I got FreeBSD 11.0 and need to filter traffic. I have IPFW as the firewall but sick of constantly manually adding IP addresses to be blocked.

Is there any way to automate this? I was told to use Squid proxy/dansguardian  

I am not sure about using it. Is there any articles about the subject matter?


----------



## tony33 (Apr 21, 2017)

getopt said:


> Please be more precise about your filtering desires. For automation it is also relevant to know how you acquire IPs/hostnames and on what criteria you want to block. Maybe some blacklists available on the Internet might be the way to go?
> 
> Yes www/squid can do filtering based on ACLs start reading there: http://wiki.squid-cache.org/SquidFaq/SquidAcl



Filter traffic meaning blocking traffic that has malicious intent weather it's spam,ddos attacks, known source of malware  or botnet etc.

What I want is right now I have ipfw setup where I have to manually write in the firewall rules file to block individual ips or a ip block. I have to do this by manually looking at logs to see if there's an attack of some sort. However,  once I  block all these ip addresses. Things settle down than a week or two I would get a new set of ip addresses starting up again hitting my servers.

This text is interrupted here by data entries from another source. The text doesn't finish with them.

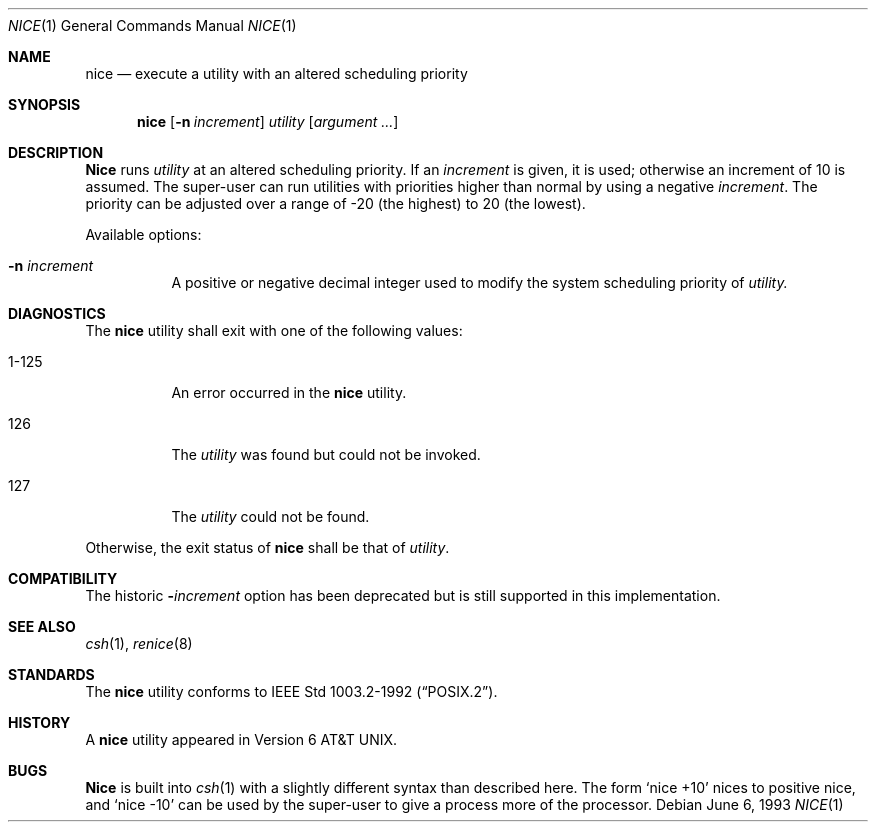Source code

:.\"	$OpenBSD: nice.1,v 1.2 1996/06/26 05:37:30 deraadt Exp $
.\"	$NetBSD: nice.1,v 1.6 1995/08/31 23:30:57 jtc Exp $
.\"
.\" Copyright (c) 1980, 1990, 1993
.\"	The Regents of the University of California.  All rights reserved.
.\"
.\" Redistribution and use in source and binary forms, with or without
.\" modification, are permitted provided that the following conditions
.\" are met:
.\" 1. Redistributions of source code must retain the above copyright
.\"    notice, this list of conditions and the following disclaimer.
.\" 2. Redistributions in binary form must reproduce the above copyright
.\"    notice, this list of conditions and the following disclaimer in the
.\"    documentation and/or other materials provided with the distribution.
.\" 3. All advertising materials mentioning features or use of this software
.\"    must display the following acknowledgement:
.\"	This product includes software developed by the University of
.\"	California, Berkeley and its contributors.
.\" 4. Neither the name of the University nor the names of its contributors
.\"    may be used to endorse or promote products derived from this software
.\"    without specific prior written permission.
.\"
.\" THIS SOFTWARE IS PROVIDED BY THE REGENTS AND CONTRIBUTORS ``AS IS'' AND
.\" ANY EXPRESS OR IMPLIED WARRANTIES, INCLUDING, BUT NOT LIMITED TO, THE
.\" IMPLIED WARRANTIES OF MERCHANTABILITY AND FITNESS FOR A PARTICULAR PURPOSE
.\" ARE DISCLAIMED.  IN NO EVENT SHALL THE REGENTS OR CONTRIBUTORS BE LIABLE
.\" FOR ANY DIRECT, INDIRECT, INCIDENTAL, SPECIAL, EXEMPLARY, OR CONSEQUENTIAL
.\" DAMAGES (INCLUDING, BUT NOT LIMITED TO, PROCUREMENT OF SUBSTITUTE GOODS
.\" OR SERVICES; LOSS OF USE, DATA, OR PROFITS; OR BUSINESS INTERRUPTION)
.\" HOWEVER CAUSED AND ON ANY THEORY OF LIABILITY, WHETHER IN CONTRACT, STRICT
.\" LIABILITY, OR TORT (INCLUDING NEGLIGENCE OR OTHERWISE) ARISING IN ANY WAY
.\" OUT OF THE USE OF THIS SOFTWARE, EVEN IF ADVISED OF THE POSSIBILITY OF
.\" SUCH DAMAGE.
.\"
.\"	@(#)nice.1	8.1 (Berkeley) 6/6/93
.\"
.Dd June 6, 1993
.Dt NICE 1
.Os 
.Sh NAME
.Nm nice
.Nd execute a utility with an altered scheduling priority
.Sh SYNOPSIS
.Nm nice
.Op Fl n Ar increment
.Ar utility
.Op Ar argument ...
.Sh DESCRIPTION
.Nm Nice
runs
.Ar utility
at an altered scheduling priority.
If an 
.Ar increment 
is given, it is used; otherwise
an increment of 10 is assumed.
The super-user can run utilities with priorities higher than normal by using
a negative 
.Ar increment .
The priority can be adjusted over a
range of -20 (the highest) to 20 (the lowest).
.Pp
Available options:
.Bl -tag -width indent
.It Fl n Ar increment
A positive or negative decimal integer used to modify the system scheduling
priority of 
.Ar utility.
.El
.Sh DIAGNOSTICS
The
.Nm nice
utility shall exit with one of the following values:
.Bl -tag -width indent
.It 1-125
An error occurred in the 
.Nm nice
utility.
.It 126
The 
.Ar utility
was found but could not be invoked.
.It 127
The 
.Ar utility
could not be found.
.El
.Pp
Otherwise, the exit status of 
.Nm nice
shall be that of 
.Ar utility .
.Sh COMPATIBILITY
The historic 
.Fl Ns Ar increment 
option has been deprecated but is still supported in this implementation.
.Sh SEE ALSO
.Xr csh 1 ,
.Xr renice 8
.Sh STANDARDS
The
.Nm nice
utility conforms to 
.St -p1003.2-92 .
.Sh HISTORY
A
.Nm nice
utility appeared in
.At v6 .
.Sh BUGS
.Nm Nice
is built into
.Xr csh  1
with a slightly different syntax than described here.  The form
.Ql nice +10
nices to positive nice, and
.Ql nice \-10
can be used
by the super-user to give a process more of the processor.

I don't have the time to keep watching my network and keep blocking new ip address and net blocks. These are ddos attacks but they're very weak. Not strong enough to take down my network. However, don't want to keep  looking for new ip addresses to keep manually typing in and blocking.

I want either software that can detect a pattern to determine if a ddos attack is at hand. That would generate the code to add to ipfw to block the ip address.

Or like your idea and just have some kind of code that will download a blacklist form the internet. Even if there's no code or software. If it's something simple I can just put one line in ipfw and then download that blacklist file and store it on my server. I can then keep manually downloading that file.

As long it keeps blocking botnets or ddos attacks that are well known.


----------



## SirDice (Apr 21, 2017)

Are you using Squid as a reverse proxy? DDoS attacks are _incoming_. And Squid is typically used for _outgoing_ traffic. So I'm wondering how you are "detecting" those attacks.


----------